> [Your instructions] Please read the forum post below on DISTINCT vs. GROUP BY and say what number the count(*) query on table abc returns.

> [Exercise text]
DISTINCT vs. GROUP BY
Posted: Fri Nov 15, 2013 4:21 pm
Is there a difference between DISTINCT and GROUP BY in queries where no aggregate functions are used? Does one perform better on very large data sets?
Code: Select all
dbadmin=> select count(*) from abc;
count
-----------
365496300
(1 row)
Code: Select all
dbadmin=> explain select distinct a, b, c from abc;
QUERY PLAN
------------------------------------------------------------------------------------------------------------------------------------------------------------------------------------------------
---------------------------------------------------------------------------------------------------------
------------------------------
QUERY PLAN DESCRIPTION:
------------------------------
explain select distinct a, b, c from abc;
Access Path:
+-GROUPBY HASH (LOCAL RESEGMENT GROUPS) [Cost: 5M, Rows: 10M] (PATH ID: 1)
| Group By: abc.a, abc.b, abc.c
| Execute on: All Nodes
| +---> STORAGE ACCESS for abc [Cost: 4M, Rows: 365M] (PATH ID: 2)

> [Entries shown]
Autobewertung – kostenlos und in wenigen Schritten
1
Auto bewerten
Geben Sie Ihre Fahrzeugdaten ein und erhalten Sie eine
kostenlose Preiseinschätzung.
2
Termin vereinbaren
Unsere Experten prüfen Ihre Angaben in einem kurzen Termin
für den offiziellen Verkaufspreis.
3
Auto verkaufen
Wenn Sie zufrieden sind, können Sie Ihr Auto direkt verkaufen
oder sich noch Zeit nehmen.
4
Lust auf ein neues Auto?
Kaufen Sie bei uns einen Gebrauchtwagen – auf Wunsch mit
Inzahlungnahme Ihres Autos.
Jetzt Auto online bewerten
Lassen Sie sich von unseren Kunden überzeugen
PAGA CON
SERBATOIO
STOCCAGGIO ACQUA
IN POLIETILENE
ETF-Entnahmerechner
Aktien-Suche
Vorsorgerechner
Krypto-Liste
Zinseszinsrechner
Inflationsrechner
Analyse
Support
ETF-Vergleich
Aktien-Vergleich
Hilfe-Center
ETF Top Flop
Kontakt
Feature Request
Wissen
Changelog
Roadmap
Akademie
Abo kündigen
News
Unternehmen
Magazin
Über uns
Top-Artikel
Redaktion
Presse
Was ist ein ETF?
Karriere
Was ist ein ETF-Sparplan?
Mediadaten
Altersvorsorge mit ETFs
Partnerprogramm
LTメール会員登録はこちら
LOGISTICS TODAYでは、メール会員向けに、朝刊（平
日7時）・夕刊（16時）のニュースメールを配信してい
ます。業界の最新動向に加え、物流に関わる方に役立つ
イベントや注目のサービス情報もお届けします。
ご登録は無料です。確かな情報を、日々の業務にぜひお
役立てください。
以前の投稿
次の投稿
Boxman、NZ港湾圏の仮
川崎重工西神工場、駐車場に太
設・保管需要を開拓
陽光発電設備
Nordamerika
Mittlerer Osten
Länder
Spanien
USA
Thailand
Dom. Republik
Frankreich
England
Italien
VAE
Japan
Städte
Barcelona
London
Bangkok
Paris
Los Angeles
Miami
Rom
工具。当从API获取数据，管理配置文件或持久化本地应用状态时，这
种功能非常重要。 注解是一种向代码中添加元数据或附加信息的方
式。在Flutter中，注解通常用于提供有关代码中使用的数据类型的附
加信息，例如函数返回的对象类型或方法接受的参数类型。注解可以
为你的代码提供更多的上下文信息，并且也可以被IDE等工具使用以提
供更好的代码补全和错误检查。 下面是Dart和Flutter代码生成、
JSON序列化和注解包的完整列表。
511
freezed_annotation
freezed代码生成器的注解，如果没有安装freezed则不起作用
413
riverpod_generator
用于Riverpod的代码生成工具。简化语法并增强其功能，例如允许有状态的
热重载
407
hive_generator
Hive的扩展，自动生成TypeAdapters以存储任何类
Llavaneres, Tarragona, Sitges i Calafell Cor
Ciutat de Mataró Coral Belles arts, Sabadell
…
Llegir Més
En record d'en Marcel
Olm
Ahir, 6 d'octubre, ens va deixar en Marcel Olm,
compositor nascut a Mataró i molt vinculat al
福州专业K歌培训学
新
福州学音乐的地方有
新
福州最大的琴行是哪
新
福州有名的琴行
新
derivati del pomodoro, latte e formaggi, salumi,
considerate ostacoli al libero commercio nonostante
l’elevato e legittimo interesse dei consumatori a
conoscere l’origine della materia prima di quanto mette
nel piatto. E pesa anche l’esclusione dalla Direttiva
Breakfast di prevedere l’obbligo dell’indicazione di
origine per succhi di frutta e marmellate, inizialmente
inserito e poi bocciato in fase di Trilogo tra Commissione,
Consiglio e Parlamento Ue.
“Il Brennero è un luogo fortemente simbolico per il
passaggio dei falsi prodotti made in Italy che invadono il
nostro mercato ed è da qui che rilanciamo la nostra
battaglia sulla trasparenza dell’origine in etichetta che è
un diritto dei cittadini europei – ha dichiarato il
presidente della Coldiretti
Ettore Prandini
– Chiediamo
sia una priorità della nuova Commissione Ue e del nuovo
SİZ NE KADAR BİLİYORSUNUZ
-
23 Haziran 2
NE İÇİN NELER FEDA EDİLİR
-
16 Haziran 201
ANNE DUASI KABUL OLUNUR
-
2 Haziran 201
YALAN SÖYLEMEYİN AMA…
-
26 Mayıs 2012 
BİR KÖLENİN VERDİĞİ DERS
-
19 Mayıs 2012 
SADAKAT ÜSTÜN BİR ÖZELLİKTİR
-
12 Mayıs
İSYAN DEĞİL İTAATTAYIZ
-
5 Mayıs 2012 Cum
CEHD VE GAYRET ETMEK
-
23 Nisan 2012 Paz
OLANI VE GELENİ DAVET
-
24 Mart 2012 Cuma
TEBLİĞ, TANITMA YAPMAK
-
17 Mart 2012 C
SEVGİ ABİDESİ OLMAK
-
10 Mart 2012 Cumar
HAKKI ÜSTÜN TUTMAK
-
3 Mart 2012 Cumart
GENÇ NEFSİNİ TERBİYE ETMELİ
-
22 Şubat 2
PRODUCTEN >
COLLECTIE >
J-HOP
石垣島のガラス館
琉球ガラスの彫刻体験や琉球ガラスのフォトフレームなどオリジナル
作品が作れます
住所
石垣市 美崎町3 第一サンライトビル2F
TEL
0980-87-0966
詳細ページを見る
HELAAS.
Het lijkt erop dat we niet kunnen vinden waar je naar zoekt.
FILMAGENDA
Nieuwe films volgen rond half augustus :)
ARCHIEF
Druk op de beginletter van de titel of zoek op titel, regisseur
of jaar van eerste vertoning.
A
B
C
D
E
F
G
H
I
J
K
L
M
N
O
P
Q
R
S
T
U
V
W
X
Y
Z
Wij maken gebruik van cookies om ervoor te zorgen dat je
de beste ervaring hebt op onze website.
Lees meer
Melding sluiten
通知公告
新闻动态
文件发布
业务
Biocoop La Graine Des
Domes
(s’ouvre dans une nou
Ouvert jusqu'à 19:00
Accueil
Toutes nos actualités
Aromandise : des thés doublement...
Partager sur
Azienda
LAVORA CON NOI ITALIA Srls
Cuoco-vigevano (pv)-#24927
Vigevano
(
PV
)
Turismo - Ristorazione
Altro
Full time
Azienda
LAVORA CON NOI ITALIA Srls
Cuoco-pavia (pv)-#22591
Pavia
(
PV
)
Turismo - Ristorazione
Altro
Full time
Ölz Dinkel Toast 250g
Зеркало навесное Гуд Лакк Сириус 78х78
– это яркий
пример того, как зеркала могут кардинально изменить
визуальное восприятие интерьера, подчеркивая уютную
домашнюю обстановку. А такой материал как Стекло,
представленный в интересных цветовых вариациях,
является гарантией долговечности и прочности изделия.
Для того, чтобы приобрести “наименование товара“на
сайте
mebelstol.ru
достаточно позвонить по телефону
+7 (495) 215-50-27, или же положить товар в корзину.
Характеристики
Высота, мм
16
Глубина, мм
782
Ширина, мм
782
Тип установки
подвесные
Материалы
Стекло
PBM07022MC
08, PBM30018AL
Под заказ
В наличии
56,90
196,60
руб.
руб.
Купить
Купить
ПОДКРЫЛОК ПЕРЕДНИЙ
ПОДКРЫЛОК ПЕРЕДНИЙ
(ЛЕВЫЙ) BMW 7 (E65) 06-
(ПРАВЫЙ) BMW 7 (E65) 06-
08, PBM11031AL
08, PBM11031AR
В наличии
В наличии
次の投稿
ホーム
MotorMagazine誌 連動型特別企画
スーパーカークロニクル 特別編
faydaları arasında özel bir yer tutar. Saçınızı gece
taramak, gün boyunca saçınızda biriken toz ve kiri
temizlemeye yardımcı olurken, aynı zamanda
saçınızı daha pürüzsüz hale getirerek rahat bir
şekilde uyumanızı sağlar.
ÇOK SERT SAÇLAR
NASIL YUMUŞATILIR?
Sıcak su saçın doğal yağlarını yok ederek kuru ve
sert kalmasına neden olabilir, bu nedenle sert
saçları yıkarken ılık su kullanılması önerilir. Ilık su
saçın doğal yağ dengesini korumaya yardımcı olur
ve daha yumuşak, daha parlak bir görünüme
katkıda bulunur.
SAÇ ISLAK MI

> [Expected output] 365496300